Mehr Studienanfängerplätze in NRW

Durch den doppelten Abiturjahrgang 2013, den Wegfall der Wehrpflicht und das steigende Interesse an einer akademischen Ausbildung schreiben sich derzeit so viele Studierende an den NRW-Hochschulen ein wie noch nie. Der Hochschulpakt – eine Vereinbarung zwischen Bund und allen 16 Bundesländern – soll es den Hochschulen ermöglichen, ein entsprechendes Angebot an Studienanfängerplätzen zu schaffen. In NRW stehen dafür allein zwischen 2011 und 2015 rund vier Milliarden Euro zur Verfügung.

Finanziert werden

  • mehr Studienanfängerplätze,
  • mehr Personal,
  • moderne Gebäude und
  • eine bessere Infrastruktur sowohl an den Universitäten als auch an den Fachhochschulen.

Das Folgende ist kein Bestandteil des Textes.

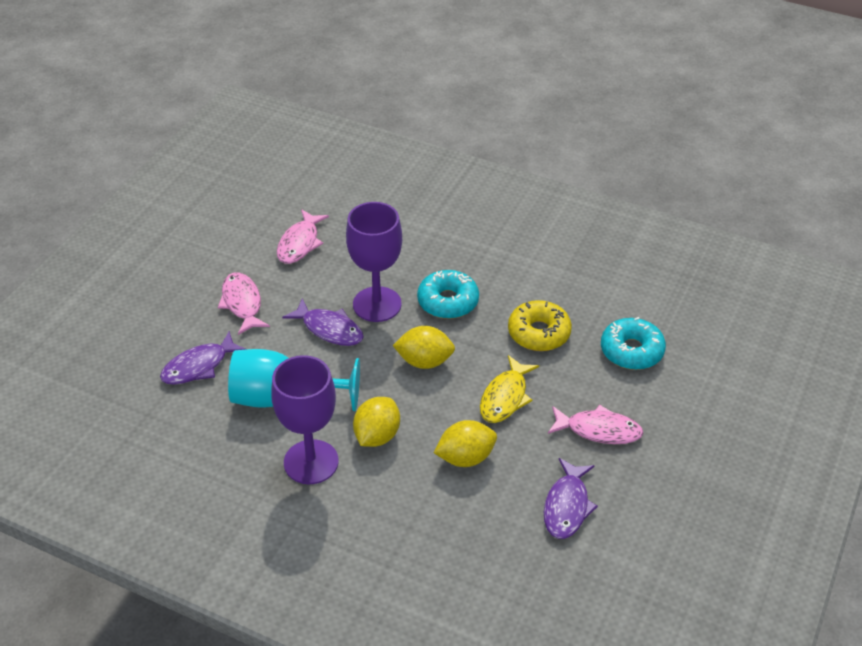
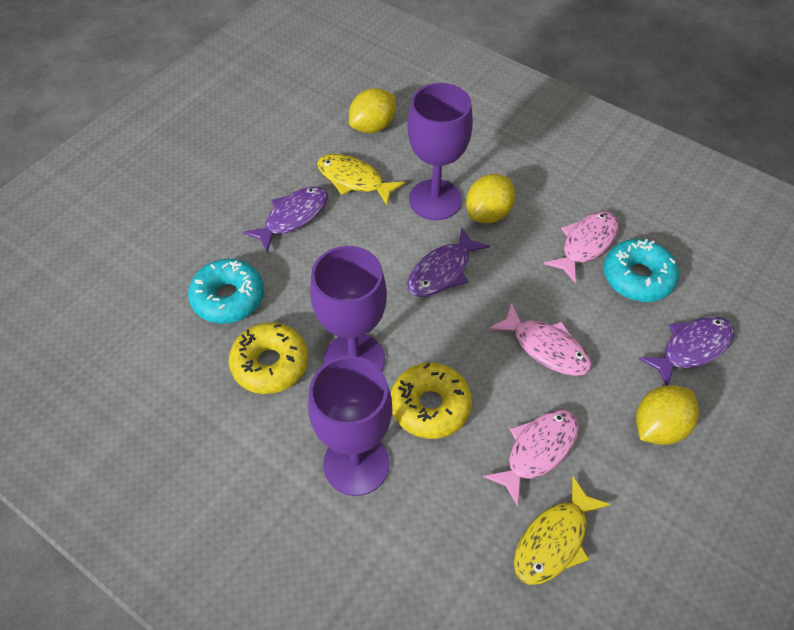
purple goblet: [271,355,339,484] [346,202,402,322] = 2 -> [308,356,392,496] [310,246,387,371] [407,83,473,220] = 3
turquoise goblet: [228,349,360,411] = 1 -> none = 0
yellow donut: [508,300,572,351] = 1 -> [229,322,308,394] [391,363,472,439] = 2
yellow fish: [480,355,539,423] = 1 -> [317,154,405,205] [514,476,611,585] = 2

Die Kosten dafür teilen sich das Land NRW und der Bund jeweils zur Hälfte.

Innerhalb des Hochschulpaktes gibt es zwei Sonderprogramme: Beim Ausbau der Medizinstudienplätze sollen bis 2015 in jedem Jahr rund zehn Prozent mehr Studienanfängerplätze im Fach Humanmedizin geschaffen werden.

Neu ist das im Sommer 2014 aufgelegte Förderprogramm zum Ausbau der Masterplätze: Darüber können die Hochschulen bis 2020 rund 65.000 zusätzliche Studienanfängerplätze im Masterbereich schaffen.